--- Dataset rows ---
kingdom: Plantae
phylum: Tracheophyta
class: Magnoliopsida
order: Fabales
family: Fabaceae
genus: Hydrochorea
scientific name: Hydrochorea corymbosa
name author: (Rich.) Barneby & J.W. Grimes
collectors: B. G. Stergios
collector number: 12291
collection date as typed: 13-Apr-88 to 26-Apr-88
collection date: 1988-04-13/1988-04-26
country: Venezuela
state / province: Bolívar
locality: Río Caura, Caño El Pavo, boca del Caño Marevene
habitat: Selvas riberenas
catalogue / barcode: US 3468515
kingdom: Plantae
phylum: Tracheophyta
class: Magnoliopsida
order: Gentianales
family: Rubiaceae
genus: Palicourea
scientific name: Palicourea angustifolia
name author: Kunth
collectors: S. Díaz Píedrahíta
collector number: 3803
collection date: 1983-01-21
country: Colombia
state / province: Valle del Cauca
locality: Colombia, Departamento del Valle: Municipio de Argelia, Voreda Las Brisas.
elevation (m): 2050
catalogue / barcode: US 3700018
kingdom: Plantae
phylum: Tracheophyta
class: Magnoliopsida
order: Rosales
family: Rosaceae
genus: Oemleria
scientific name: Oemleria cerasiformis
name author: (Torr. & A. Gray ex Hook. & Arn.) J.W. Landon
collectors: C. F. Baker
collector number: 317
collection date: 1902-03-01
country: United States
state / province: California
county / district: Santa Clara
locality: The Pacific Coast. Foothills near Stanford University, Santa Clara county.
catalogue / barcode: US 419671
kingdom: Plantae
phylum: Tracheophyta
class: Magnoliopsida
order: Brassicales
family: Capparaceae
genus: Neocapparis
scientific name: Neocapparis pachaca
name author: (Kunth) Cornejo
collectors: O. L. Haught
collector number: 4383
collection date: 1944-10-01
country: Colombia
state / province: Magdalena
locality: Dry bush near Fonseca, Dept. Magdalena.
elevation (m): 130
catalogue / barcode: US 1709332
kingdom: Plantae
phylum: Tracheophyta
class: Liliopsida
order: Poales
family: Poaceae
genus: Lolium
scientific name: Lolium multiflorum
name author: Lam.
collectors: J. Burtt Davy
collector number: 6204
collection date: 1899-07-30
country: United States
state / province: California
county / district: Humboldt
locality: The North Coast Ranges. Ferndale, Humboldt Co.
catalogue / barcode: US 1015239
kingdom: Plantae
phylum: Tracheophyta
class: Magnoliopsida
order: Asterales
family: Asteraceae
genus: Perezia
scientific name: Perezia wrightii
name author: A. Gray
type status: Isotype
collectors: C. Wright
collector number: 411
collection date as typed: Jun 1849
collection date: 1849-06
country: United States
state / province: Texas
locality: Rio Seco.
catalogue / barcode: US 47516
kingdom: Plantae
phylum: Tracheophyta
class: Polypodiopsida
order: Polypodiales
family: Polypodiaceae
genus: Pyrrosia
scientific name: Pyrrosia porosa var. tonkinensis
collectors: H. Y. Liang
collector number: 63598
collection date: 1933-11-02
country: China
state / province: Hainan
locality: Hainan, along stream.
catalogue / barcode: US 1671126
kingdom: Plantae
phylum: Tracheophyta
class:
---
Reproduce every line of the material above without any changes.

kingdom: Plantae
phylum: Tracheophyta
class: Magnoliopsida
order: Fabales
family: Fabaceae
genus: Hydrochorea
scientific name: Hydrochorea corymbosa
name author: (Rich.) Barneby & J.W. Grimes
collectors: B. G. Stergios
collector number: 12291
collection date as typed: 13-Apr-88 to 26-Apr-88
collection date: 1988-04-13/1988-04-26
country: Venezuela
state / province: Bolívar
locality: Río Caura, Caño El Pavo, boca del Caño Marevene
habitat: Selvas riberenas
catalogue / barcode: US 3468515
kingdom: Plantae
phylum: Tracheophyta
class: Magnoliopsida
order: Gentianales
family: Rubiaceae
genus: Palicourea
scientific name: Palicourea angustifolia
name author: Kunth
collectors: S. Díaz Píedrahíta
collector number: 3803
collection date: 1983-01-21
country: Colombia
state / province: Valle del Cauca
locality: Colombia, Departamento del Valle: Municipio de Argelia, Voreda Las Brisas.
elevation (m): 2050
catalogue / barcode: US 3700018
kingdom: Plantae
phylum: Tracheophyta
class: Magnoliopsida
order: Rosales
family: Rosaceae
genus: Oemleria
scientific name: Oemleria cerasiformis
name author: (Torr. & A. Gray ex Hook. & Arn.) J.W. Landon
collectors: C. F. Baker
collector number: 317
collection date: 1902-03-01
country: United States
state / province: California
county / district: Santa Clara
locality: The Pacific Coast. Foothills near Stanford University, Santa Clara county.
catalogue / barcode: US 419671
kingdom: Plantae
phylum: Tracheophyta
class: Magnoliopsida
order: Brassicales
family: Capparaceae
genus: Neocapparis
scientific name: Neocapparis pachaca
name author: (Kunth) Cornejo
collectors: O. L. Haught
collector number: 4383
collection date: 1944-10-01
country: Colombia
state / province: Magdalena
locality: Dry bush near Fonseca, Dept. Magdalena.
elevation (m): 130
catalogue / barcode: US 1709332
kingdom: Plantae
phylum: Tracheophyta
class: Liliopsida
order: Poales
family: Poaceae
genus: Lolium
scientific name: Lolium multiflorum
name author: Lam.
collectors: J. Burtt Davy
collector number: 6204
collection date: 1899-07-30
country: United States
state / province: California
county / district: Humboldt
locality: The North Coast Ranges. Ferndale, Humboldt Co.
catalogue / barcode: US 1015239
kingdom: Plantae
phylum: Tracheophyta
class: Magnoliopsida
order: Asterales
family: Asteraceae
genus: Perezia
scientific name: Perezia wrightii
name author: A. Gray
type status: Isotype
collectors: C. Wright
collector number: 411
collection date as typed: Jun 1849
collection date: 1849-06
country: United States
state / province: Texas
locality: Rio Seco.
catalogue / barcode: US 47516
kingdom: Plantae
phylum: Tracheophyta
class: Polypodiopsida
order: Polypodiales
family: Polypodiaceae
genus: Pyrrosia
scientific name: Pyrrosia porosa var. tonkinensis
collectors: H. Y. Liang
collector number: 63598
collection date: 1933-11-02
country: China
state / province: Hainan
locality: Hainan, along stream.
catalogue / barcode: US 1671126
kingdom: Plantae
phylum: Tracheophyta
class:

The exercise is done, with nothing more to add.